Another group of related birds on the list are swallows and other insect-eaters. These birds include the olive-sided flycatcher, the Western wood-pewee and both the violet-green swallow and the bank swallow. These birds have large breeding ranges and aren’t as dependent on Alaskan habitats as some of the other birds on the list. But these insectivores have declined across their range.
The declines could be tied to both loss of boreal wetlands and global decreases to their prey, Warnock said.
“If you look worldwide, we’re losing insect populations, probably because we’re developing very effective pesticides,” he said.
The lists are based on the scores for bird species in four categories: the global population of the bird, the size of its range, the percent of the global population that lives in Alaska and the population trend. Among these four categories, the population trend is weighted in the score three times as highly as the other categories. If a species scores enough points and also has a declining or depressed population, it appears on Audubon Alaska’s Red List.

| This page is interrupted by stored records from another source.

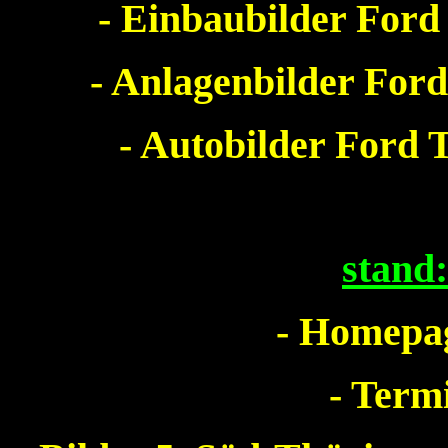
- Einbaubilder Ford
- Anlagenbilder Ford
- Autobilder Ford 
stand
- Homepag
- Term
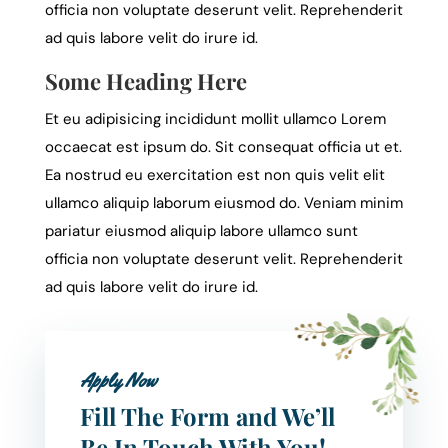
officia non voluptate deserunt velit. Reprehenderit
ad quis labore velit do irure id.
Some Heading Here
Et eu adipisicing incididunt mollit ullamco Lorem
occaecat est ipsum do. Sit consequat officia ut et.
Ea nostrud eu exercitation est non quis velit elit
ullamco aliquip laborum eiusmod do. Veniam minim
pariatur eiusmod aliquip labore ullamco sunt
officia non voluptate deserunt velit. Reprehenderit
ad quis labore velit do irure id.
Apply Now
Fill The Form and We’ll
Be In Touch With You!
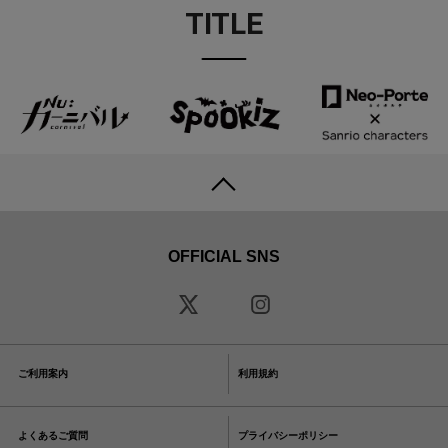
TITLE
OFFICIAL SNS
ご利用案内
利用規約
よくあるご質問
プライバシーポリシー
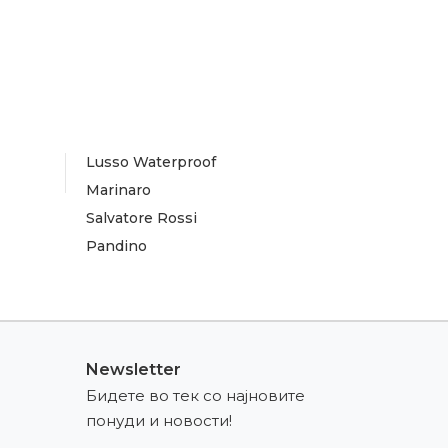
Lusso Waterproof
Marinaro
Salvatore Rossi
Pandino
Newsletter
Бидете во тек со најновите
понуди и новости!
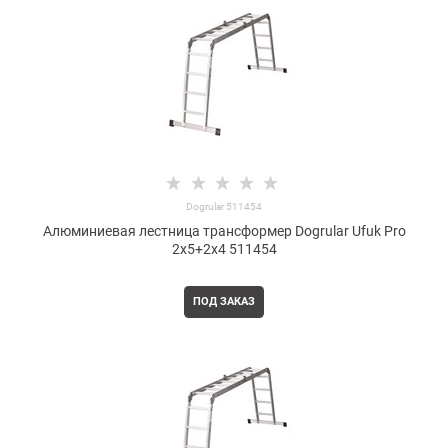
Dogrular 511454
Алюминиевая лестница трансформер Dogrular Ufuk Pro
2x5+2x4 511454
ПОД ЗАКАЗ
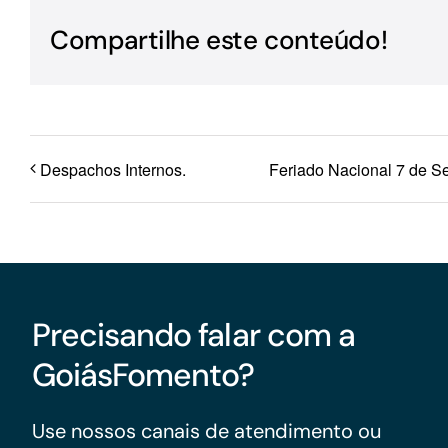
Para os negócios voltados aos serviços do setor de
Compartilhe este conteúdo!
turismo
Despachos Internos.
Feriado Nacional 7 de S
Precisando falar com a
GoiásFomento?
Use nossos canais de atendimento ou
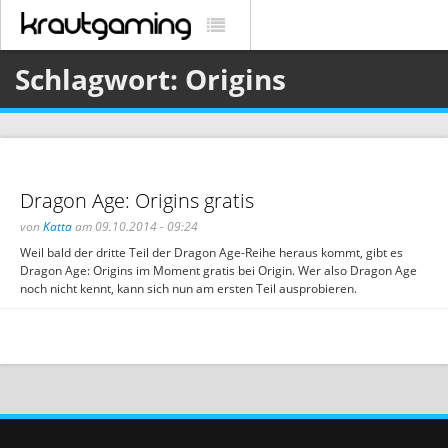
Schlagwort: Origins
Dragon Age: Origins gratis
von
Katta
am 09.10.2014 - 09:24
Weil bald der dritte Teil der Dragon Age-Reihe heraus kommt, gibt es
Dragon Age: Origins im Moment gratis bei Origin. Wer also Dragon Age
noch nicht kennt, kann sich nun am ersten Teil ausprobieren.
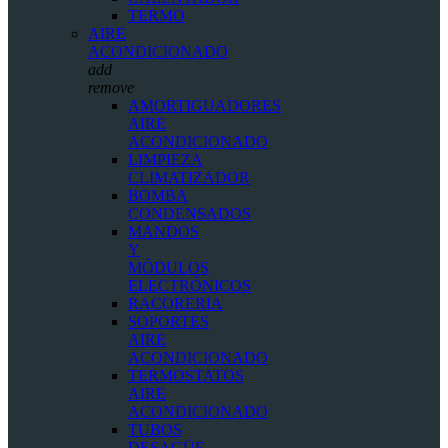
TERMO
AIRE
ACONDICIONADO
add
remove
AMORTIGUADORES
AIRE
ACONDICIONADO
LIMPIEZA
CLIMATIZADOR
BOMBA
CONDENSADOS
MANDOS
Y
MÓDULOS
ELECTRÓNICOS
RACORERIA
SOPORTES
AIRE
ACONDICIONADO
TERMOSTATOS
AIRE
ACONDICIONADO
TUBOS
DESAGÜE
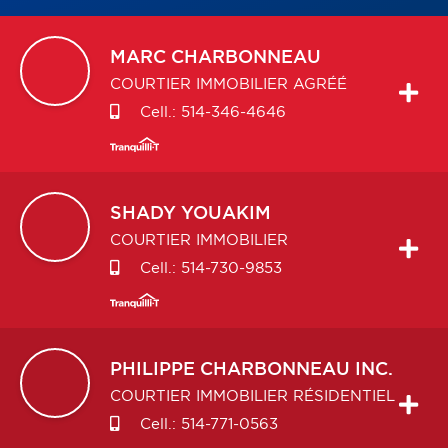
MARC
CHARBONNEAU
COURTIER IMMOBILIER AGRÉÉ
Cell.:
514-346-4646
SHADY
YOUAKIM
COURTIER IMMOBILIER
Cell.:
514-730-9853
PHILIPPE
CHARBONNEAU INC.
COURTIER IMMOBILIER RÉSIDENTIEL
Cell.:
514-771-0563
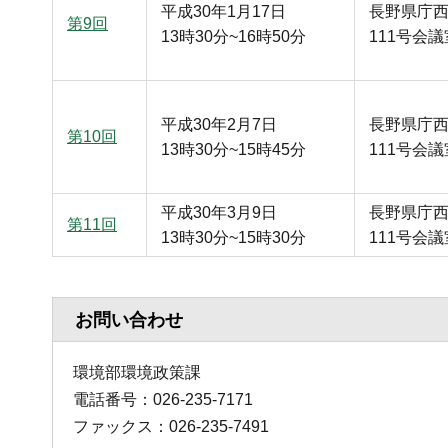
平成30年1月17日
長野県庁
第9回
13時30分~16時50分
111号会議
平成30年2月7日
長野県庁
第10回
13時30分~15時45分
111号会議
平成30年3月9日
長野県庁
第11回
13時30分~15時30分
111号会議
お問い合わせ
環境部環境政策課
電話番号：026-235-7171
ファックス：026-235-7491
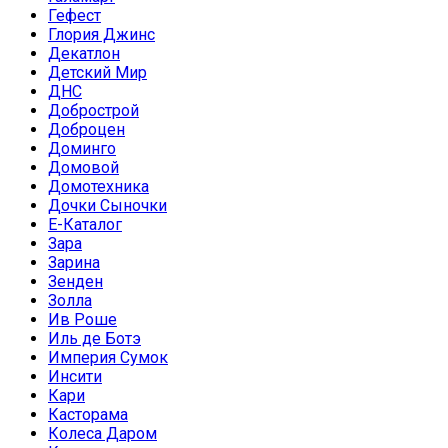
Гефест
Глория Джинс
Декатлон
Детский Мир
ДНС
Добрострой
Доброцен
Доминго
Домовой
Домотехника
Дочки Сыночки
Е-Каталог
Зара
Зарина
Зенден
Золла
Ив Роше
Иль де Ботэ
Империя Сумок
Инсити
Кари
Касторама
Колеса Даром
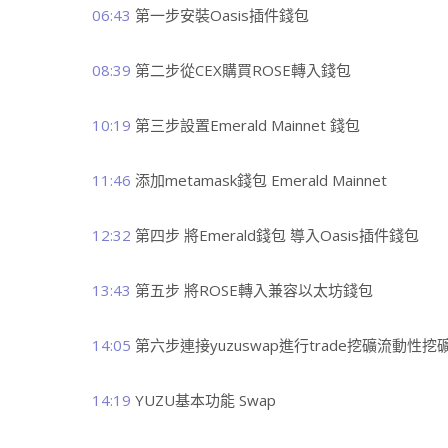
06:43
第一步安裝Oasis插件錢包
08:39
第二步從CEX購買ROSE轉入錢包
10:19
第三步設置Emerald Mainnet 錢包
11:46
添加metamask錢包 Emerald Mainnet
12:32
第四步 將Emerald錢包 導入Oasis插件錢包
13:43
第五步 將ROSE轉入兼容以太坊錢包
14:05
第六步連接yuzuswap進行trade挖礦流動性挖
14:19
YUZU基本功能 Swap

A species goes on a secondary Yellow List if it has a high score but doesn’t have a declining or depressed population. Together, the two lists are known as the WatchList.
In addition to highlighting the many birds with struggling populations, Audubon Alaska highlighted one success story this year. The emperor goose of Western Alaska was previously on the Red List but was moved to the Yellow List because of population recovery. Because of the population increase, Alaska opened hunting for emperor geese last summer for the first time in 30 years.
The sizes of global populations matter because smaller populations are more vulnerable. Birds with smaller global populations get higher scores in the formula. Similarly, birds with smaller ranges get higher scores because they are more vulnerable than those with larger ranges.
Audubon considers the percent of a species population that lives in Alaska in the score as a way to measure stewardship responsibility. As the organization sees it, if a large percentage of a bird’s population lives or migrates through Alaska, Alaskans have a greater responsibility to protect the bird and its habitat.
There are many different ways to rank the health of a species. Among the most famous is the list the federal government maintains under the 1973 Endangered Species Act. Warnock argues the Audubon WatchList is useful because the formula is transparent and isn’t driven by politics.
“The Audubon list has no regulatory mechanism behind it. Anybody could do what we did: Put your science together, decide how you’re going to rank your species and come up with your list,” he said.
In addition to being a conservation tool, Audubon’s WatchList is a catalog of current bird research in Alaska that highlights the limited data researchers have on remote bird species. For example, the list reports the subspecies population of grey-headed chickadees found in northeast Alaska as “less than 5,000?” and states the bird “may be North America’s most poorly studied breeding bird species.”